Abstract

Promastigotes and amastigotes of Leishmania mexicana mexicana transported 2-deoxy-d-glucose (2-DOG) by a saturable process with a Km of 24 ± 3 μM and Vmax of 2.21 nmol min−1 (mg protein)−1 for the promastigote and a Km of 29 ± 8 μM and Vmax of 0.13 nmol min−1 (mg protein)−1 for the amastigote stage. Amastigotes incorporated 2-DOG maximally at pH 5.0, while for promastigotes the optimum was at pH 7.0. Mid-log phase promastigotes were found to accumulate 2-DOG via a stereospecific carrier-mediated process which was competitively inhibited by d-glucose and d-mannose but not l-glucose. Transport was dependent upon temperature, with a Q10 in promastigotes of 1.83 and an optimum rate at 35°C (±4°C) with an activation energy of 50.12 kJ mol−1. Stationary phase promastigotes accumulated 2-DOG at approximately twice the rate of mid-log phase promastigotes.
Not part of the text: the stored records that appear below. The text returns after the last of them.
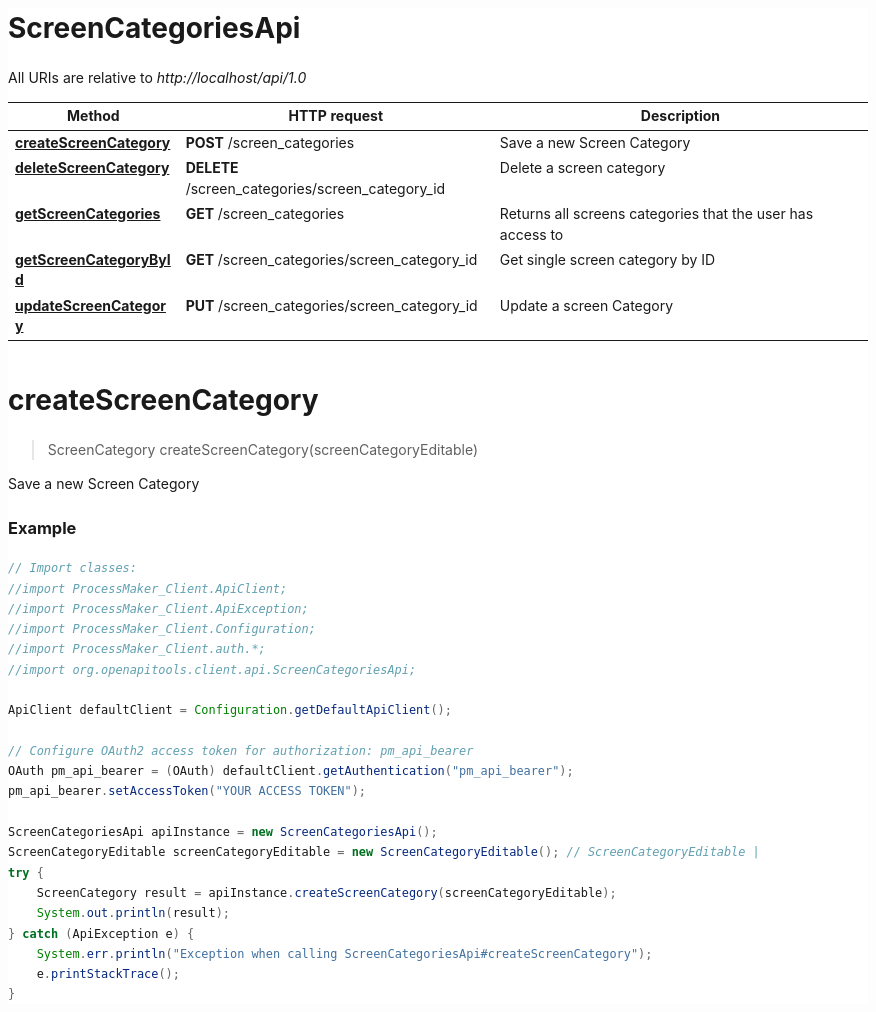 # ScreenCategoriesApi

All URIs are relative to *http://localhost/api/1.0*

Method | HTTP request | Description
------------- | ------------- | -------------
[**createScreenCategory**](ScreenCategoriesApi.md#createScreenCategory) | **POST** /screen_categories | Save a new Screen Category
[**deleteScreenCategory**](ScreenCategoriesApi.md#deleteScreenCategory) | **DELETE** /screen_categories/screen_category_id | Delete a screen category
[**getScreenCategories**](ScreenCategoriesApi.md#getScreenCategories) | **GET** /screen_categories | Returns all screens categories that the user has access to
[**getScreenCategoryById**](ScreenCategoriesApi.md#getScreenCategoryById) | **GET** /screen_categories/screen_category_id | Get single screen category by ID
[**updateScreenCategory**](ScreenCategoriesApi.md#updateScreenCategory) | **PUT** /screen_categories/screen_category_id | Update a screen Category


<a name="createScreenCategory"></a>
# **createScreenCategory**
> ScreenCategory createScreenCategory(screenCategoryEditable)

Save a new Screen Category

### Example
```java
// Import classes:
//import ProcessMaker_Client.ApiClient;
//import ProcessMaker_Client.ApiException;
//import ProcessMaker_Client.Configuration;
//import ProcessMaker_Client.auth.*;
//import org.openapitools.client.api.ScreenCategoriesApi;

ApiClient defaultClient = Configuration.getDefaultApiClient();

// Configure OAuth2 access token for authorization: pm_api_bearer
OAuth pm_api_bearer = (OAuth) defaultClient.getAuthentication("pm_api_bearer");
pm_api_bearer.setAccessToken("YOUR ACCESS TOKEN");

ScreenCategoriesApi apiInstance = new ScreenCategoriesApi();
ScreenCategoryEditable screenCategoryEditable = new ScreenCategoryEditable(); // ScreenCategoryEditable | 
try {
    ScreenCategory result = apiInstance.createScreenCategory(screenCategoryEditable);
    System.out.println(result);
} catch (ApiException e) {
    System.err.println("Exception when calling ScreenCategoriesApi#createScreenCategory");
    e.printStackTrace();
}
```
Cytochalasin B, forskolin and phloretin were all found to inhibit human erythrocyte 2-DOG uptake but only cytochalasin B was found significantly to inhibit promastigote 2-DOG uptake. Interestingly, leishmanial 2-DOG uptake was inhibited by a series of membrane potential antagonists including the ionophore monensin, the H+ATPase inhibitor N,N′-dicyclohexylcarbodiimide (DCCD) and uncoupling agent carbonylcyanide-4-(triflouromethoxy) phenylhydrazone (FCCP), as well as, the tricyclic drugs chlomipramine and imipramine, but was insensitive to the Na+/K+ ATPase inhibitor ouabain and the antitrypanosomal drugs Pentostam and Suramin. We therefore conclude that there are significant structural and mechanistic differences between the d-glucose uptake systems of Leishmania and the mammalian host to merit the inclusion of glucose transporters as putative targets for rational drug design.